Raw data Block Start

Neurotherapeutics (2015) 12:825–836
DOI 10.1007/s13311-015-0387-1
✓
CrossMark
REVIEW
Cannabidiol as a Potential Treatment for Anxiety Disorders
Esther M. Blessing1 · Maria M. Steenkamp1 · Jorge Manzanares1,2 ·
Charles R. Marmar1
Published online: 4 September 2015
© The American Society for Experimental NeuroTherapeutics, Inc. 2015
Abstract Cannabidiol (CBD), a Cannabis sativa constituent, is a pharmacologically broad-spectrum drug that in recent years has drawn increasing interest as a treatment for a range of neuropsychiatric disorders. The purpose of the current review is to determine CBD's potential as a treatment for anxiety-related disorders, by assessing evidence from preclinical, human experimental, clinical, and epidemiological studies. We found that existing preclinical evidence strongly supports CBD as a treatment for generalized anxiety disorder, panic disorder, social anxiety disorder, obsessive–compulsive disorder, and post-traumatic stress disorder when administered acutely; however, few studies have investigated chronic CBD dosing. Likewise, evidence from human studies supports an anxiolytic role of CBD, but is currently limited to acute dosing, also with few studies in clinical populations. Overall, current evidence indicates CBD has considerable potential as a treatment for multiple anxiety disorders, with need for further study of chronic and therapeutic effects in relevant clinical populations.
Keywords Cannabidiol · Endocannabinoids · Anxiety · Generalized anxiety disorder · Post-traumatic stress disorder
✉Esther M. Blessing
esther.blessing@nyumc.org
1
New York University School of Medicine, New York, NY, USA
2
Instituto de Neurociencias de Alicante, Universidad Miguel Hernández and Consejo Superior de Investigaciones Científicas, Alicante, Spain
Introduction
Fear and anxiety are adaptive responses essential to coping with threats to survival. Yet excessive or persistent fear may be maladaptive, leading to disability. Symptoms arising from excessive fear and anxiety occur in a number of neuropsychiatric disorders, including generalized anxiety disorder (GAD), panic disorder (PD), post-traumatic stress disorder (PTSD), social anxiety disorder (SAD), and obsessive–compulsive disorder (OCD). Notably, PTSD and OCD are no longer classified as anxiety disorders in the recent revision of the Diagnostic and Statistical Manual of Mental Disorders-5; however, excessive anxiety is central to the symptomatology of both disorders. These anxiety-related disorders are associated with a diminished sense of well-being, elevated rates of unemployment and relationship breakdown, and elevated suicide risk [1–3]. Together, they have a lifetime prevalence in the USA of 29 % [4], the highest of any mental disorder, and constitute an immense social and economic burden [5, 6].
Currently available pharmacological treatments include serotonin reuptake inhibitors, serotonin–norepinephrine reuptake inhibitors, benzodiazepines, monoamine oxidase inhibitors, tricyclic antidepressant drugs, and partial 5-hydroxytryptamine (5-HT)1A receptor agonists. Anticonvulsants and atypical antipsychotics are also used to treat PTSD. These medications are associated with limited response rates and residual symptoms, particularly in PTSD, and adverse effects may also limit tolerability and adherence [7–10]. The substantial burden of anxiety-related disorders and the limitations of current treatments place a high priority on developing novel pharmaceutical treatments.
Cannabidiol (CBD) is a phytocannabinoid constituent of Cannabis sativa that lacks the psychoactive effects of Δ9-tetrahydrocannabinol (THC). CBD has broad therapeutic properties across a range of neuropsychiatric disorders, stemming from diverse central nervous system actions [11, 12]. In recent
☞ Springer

Raw data Block End

**Exercise description**
Above are the records. Copy the lines beginning at the one that has "Charles R. Marmar1" and ending with the one that has "NeuroTherapeutics, Inc. 2015", unchanged.

**Output for this exercise**
Charles R. Marmar1
Published online: 4 September 2015
© The American Society for Experimental NeuroTherapeutics, Inc. 2015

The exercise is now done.